Page-level text extractions
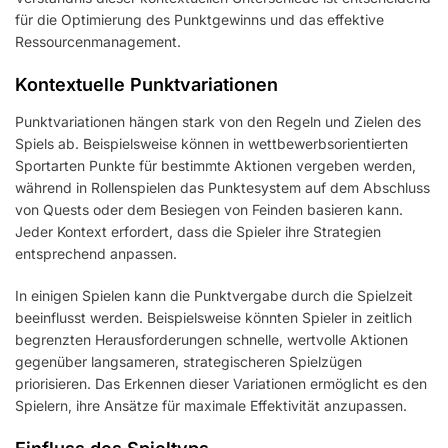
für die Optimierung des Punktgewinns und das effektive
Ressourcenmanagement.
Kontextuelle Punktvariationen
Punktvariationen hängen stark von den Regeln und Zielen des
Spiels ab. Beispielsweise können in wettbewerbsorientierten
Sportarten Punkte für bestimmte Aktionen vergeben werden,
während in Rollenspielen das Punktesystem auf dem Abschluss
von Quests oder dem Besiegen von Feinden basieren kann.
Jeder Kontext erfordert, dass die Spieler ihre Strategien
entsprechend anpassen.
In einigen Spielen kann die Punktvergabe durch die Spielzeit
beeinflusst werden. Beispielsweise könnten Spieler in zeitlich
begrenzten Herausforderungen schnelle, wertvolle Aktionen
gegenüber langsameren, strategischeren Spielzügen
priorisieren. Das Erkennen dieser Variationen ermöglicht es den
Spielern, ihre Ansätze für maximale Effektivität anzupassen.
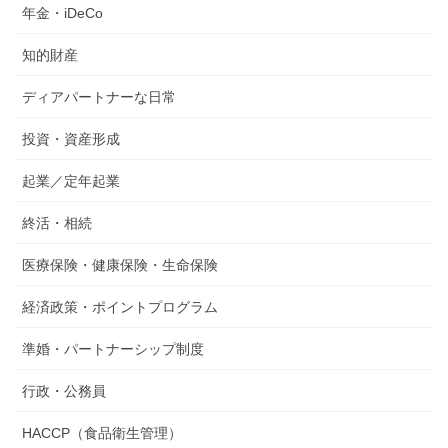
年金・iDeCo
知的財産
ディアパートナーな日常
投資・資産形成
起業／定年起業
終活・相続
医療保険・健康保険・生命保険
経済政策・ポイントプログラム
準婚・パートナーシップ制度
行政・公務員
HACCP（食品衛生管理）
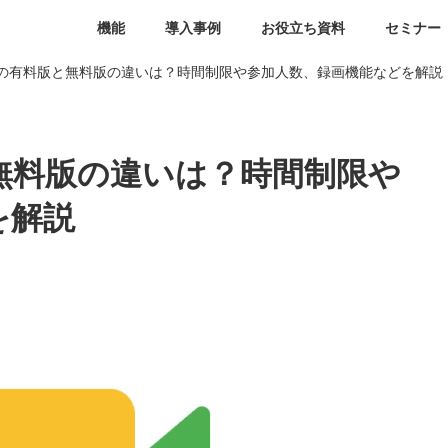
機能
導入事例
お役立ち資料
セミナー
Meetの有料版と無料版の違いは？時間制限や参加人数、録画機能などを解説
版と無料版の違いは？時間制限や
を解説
...
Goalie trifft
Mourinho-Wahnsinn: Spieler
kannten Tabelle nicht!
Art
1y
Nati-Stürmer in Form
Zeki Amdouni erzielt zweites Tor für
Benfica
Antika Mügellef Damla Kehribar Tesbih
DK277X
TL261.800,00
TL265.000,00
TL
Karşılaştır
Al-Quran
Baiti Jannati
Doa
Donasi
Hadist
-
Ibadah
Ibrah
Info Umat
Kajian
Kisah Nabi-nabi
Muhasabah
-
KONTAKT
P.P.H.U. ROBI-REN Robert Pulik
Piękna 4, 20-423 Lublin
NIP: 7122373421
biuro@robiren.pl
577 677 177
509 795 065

### [JOB]
Retrieve every line above holding the word "Aktionen".

### [FINISHED EXERCISE]
Sportarten Punkte für bestimmte Aktionen vergeben werden,
begrenzten Herausforderungen schnelle, wertvolle Aktionen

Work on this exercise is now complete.